Hugo Lapointe, président de Taxis-Unis

La pandémie mondiale a touché plusieurs secteurs de l’économie et l’industrie du taxi n’y a pas échappé. Un an après l’arrivée de la COVID-19, le président de Taxis-Unis, Hugo Lapointe, fait le point. Propos recueillis par Le Progrès.


La pandémie a modifié plusieurs secteurs de l’économie, dont le vôtre. Comment les chauffeurs se sont adaptés aux mesures sanitaires? Est-ce que vous avez déjà eu des doutes pour votre sécurité?

En ce qui concerne les mesures sanitaires, nous avons installé des plexiglas entre le conducteur et les passagers. Nous n’avons plus le droit d’embarquer de gens à l’avant; c’est donc trois personnes maximum à l’arrière. Il y a du désinfectant pour les mains, les masques sont obligatoires. C’est comme ça depuis le début de la pandémie.

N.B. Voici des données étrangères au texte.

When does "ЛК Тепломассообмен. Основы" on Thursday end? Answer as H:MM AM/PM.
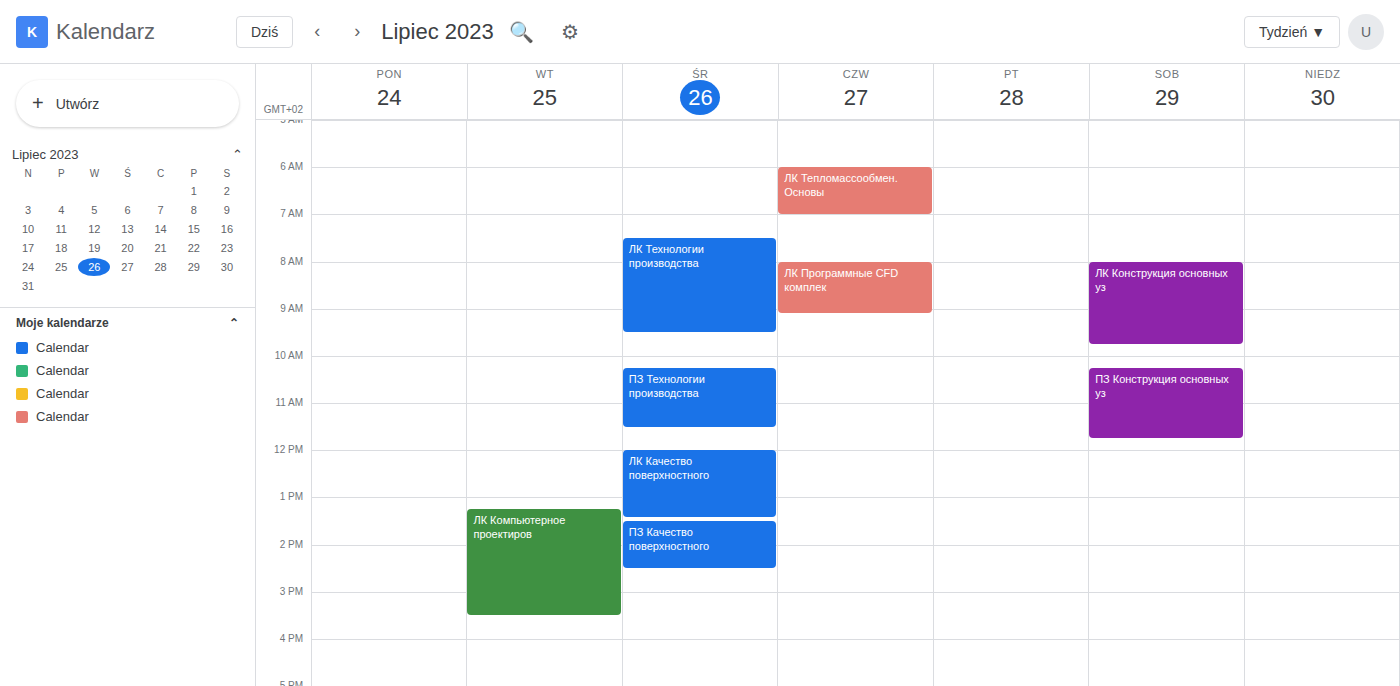
7:00 AM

Nous avons parfois eu peur pour notre sécurité. À l’hôpital, des gens potentiellement atteints embarquaient, mais les voitures étaient toujours désinfectées avec des produits. Ce n’est pas arrivé souvent, mais nous nous sommes parfois dit que la situation n’était pas agréable. Nous avons côtoyé des gens peut-être atteints de près.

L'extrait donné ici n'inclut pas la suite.